Identify each line of the records that contains the string "calculated", and copy those lines in full. Case counts.
[Available records Boundary: Start]
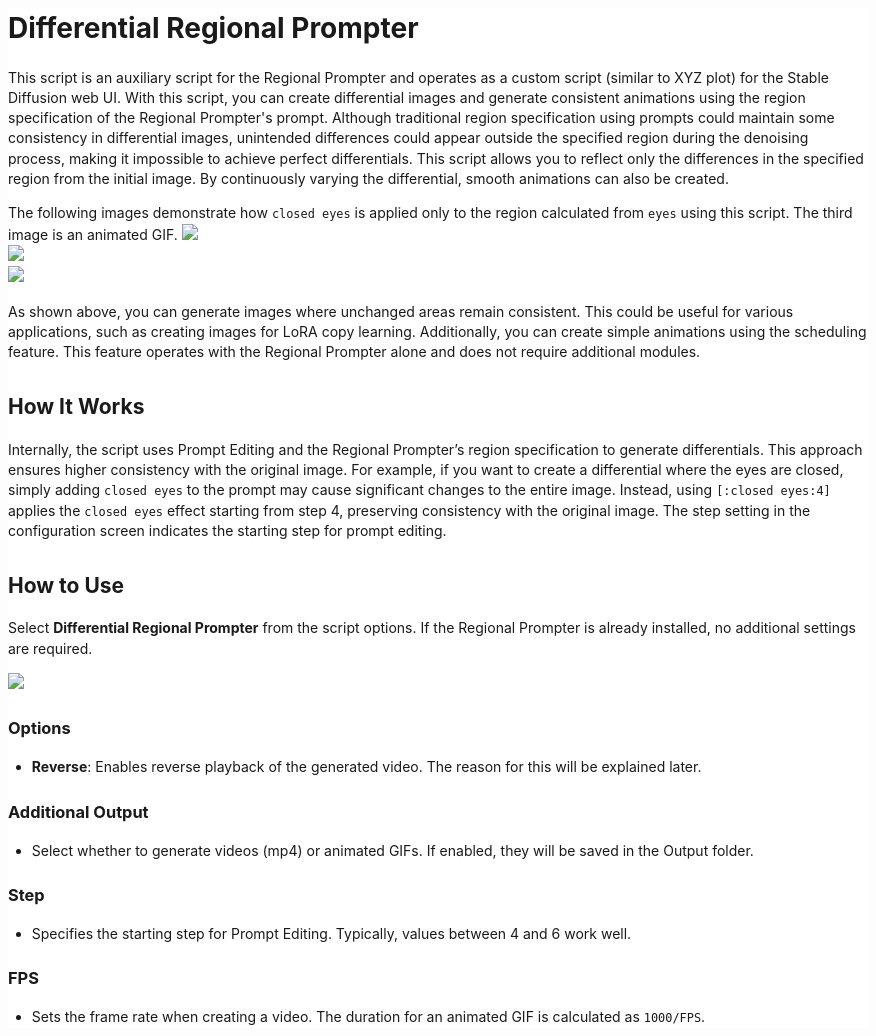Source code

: # Differential Regional Prompter
This script is an auxiliary script for the Regional Prompter and operates as a custom script (similar to XYZ plot) for the Stable Diffusion web UI.
With this script, you can create differential images and generate consistent animations using the region specification of the Regional Prompter's prompt. Although traditional region specification using prompts could maintain some consistency in differential images, unintended differences could appear outside the specified region during the denoising process, making it impossible to achieve perfect differentials. This script allows you to reflect only the differences in the specified region from the initial image. By continuously varying the differential, smooth animations can also be created.

The following images demonstrate how `closed eyes` is applied only to the region calculated from `eyes` using this script. The third image is an animated GIF.
<img src="https://github.com/hako-mikan/sd-webui-regional-prompter/blob/imgs/dsample1.jpg" width="400">  
<img src="https://github.com/hako-mikan/sd-webui-regional-prompter/blob/imgs/dsample2.jpg" width="400">  
<img src="https://github.com/hako-mikan/sd-webui-regional-prompter/blob/imgs/dsample.gif" width="400">  

As shown above, you can generate images where unchanged areas remain consistent. This could be useful for various applications, such as creating images for LoRA copy learning.
Additionally, you can create simple animations using the scheduling feature. This feature operates with the Regional Prompter alone and does not require additional modules.

## How It Works
Internally, the script uses Prompt Editing and the Regional Prompter’s region specification to generate differentials. This approach ensures higher consistency with the original image. For example, if you want to create a differential where the eyes are closed, simply adding `closed eyes` to the prompt may cause significant changes to the entire image. Instead, using `[:closed eyes:4]` applies the `closed eyes` effect starting from step 4, preserving consistency with the original image. The step setting in the configuration screen indicates the starting step for prompt editing.

## How to Use
Select **Differential Regional Prompter** from the script options. If the Regional Prompter is already installed, no additional settings are required.

<img src="https://github.com/hako-mikan/sd-webui-regional-prompter/blob/imgs/gamen.jpg" width="800">  

### Options
- **Reverse**: Enables reverse playback of the generated video. The reason for this will be explained later.

### Additional Output
- Select whether to generate videos (mp4) or animated GIFs. If enabled, they will be saved in the Output folder.

### Step
- Specifies the starting step for Prompt Editing. Typically, values between 4 and 6 work well.

### FPS
- Sets the frame rate when creating a video. The duration for an animated GIF is calculated as `1000/FPS`.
[Available records Boundary: End]
[Answer box]
The following images demonstrate how `closed eyes` is applied only to the region calculated from `eyes` using this script. The third image is an animated GIF.
- Sets the frame rate when creating a video. The duration for an animated GIF is calculated as `1000/FPS`.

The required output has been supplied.